O caso, que envolve um jovem identificado pelas iniciais R.K.C., é visto como um marco importante no sistema judiciário norte-americano, pois pode definir a responsabilidade das redes sociais pelos danos causados pela dependência digital. O adolescente, que segue em tratamento, já havia firmado um acordo semelhante com o YouTube no último dia 23 de junho.
Julgamento em Los Angeles
Apesar da resolução com o TikTok e o YouTube, a batalha judicial continua. A Meta (proprietária do Facebook e Instagram) e o Snapchat permanecem como rés no processo, cujo julgamento está previsto para começar em 27 de julho, em Los Angeles.

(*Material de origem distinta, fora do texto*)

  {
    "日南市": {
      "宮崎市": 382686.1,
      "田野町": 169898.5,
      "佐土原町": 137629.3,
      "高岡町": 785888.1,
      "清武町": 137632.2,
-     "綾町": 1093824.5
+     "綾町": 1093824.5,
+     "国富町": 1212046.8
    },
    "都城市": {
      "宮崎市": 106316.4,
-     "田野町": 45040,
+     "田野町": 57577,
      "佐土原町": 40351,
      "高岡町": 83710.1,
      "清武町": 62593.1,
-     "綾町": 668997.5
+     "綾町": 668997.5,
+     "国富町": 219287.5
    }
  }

Representantes do escritório Morgan & Morgan, que advoga pelo jovem, criticaram duramente o modelo de negócios das redes sociais: “As empresas vêm há anos elaborando estratégias para fisgar crianças desde cedo e maximizar seu uso, por meio de recursos como reprodução automática e rolagem infinita, tudo com o objetivo de aumentar seus lucros às custas da saúde mental de nossos jovens”, declarou a defesa.
Cenário de judicialização
A onda de processos contra empresas de tecnologia nos Estados Unidos tem crescido significativamente:
- Precedentes: Em março, um júri de Los Angeles condenou Meta e Google a pagarem cerca de R$ 31 milhões a outra jovem. Naquela ocasião, TikTok e Snap também optaram por acordos antes da sentença.
- Acordos com distritos escolares: Em maio, um conjunto de plataformas — Meta, Snap, TikTok e YouTube — aceitou pagar aproximadamente R$ 140 milhões a um distrito escolar no Kentucky. O caso é considerado um teste para cerca de 1.200 ações movidas por distritos escolares em todo o país.
- Novas frentes: Além das ações individuais e escolares, a Meta enfrenta um processo movido por mais de 30 estados norte-americanos, com julgamento previsto para agosto em Oakland, também focado nos impactos das plataformas sobre o público jovem.
O TikTok já havia encerrado outro processo de natureza semelhante em janeiro deste ano, mantendo sua postura de realizar acordos sem admitir responsabilidade legal pelos danos alegados.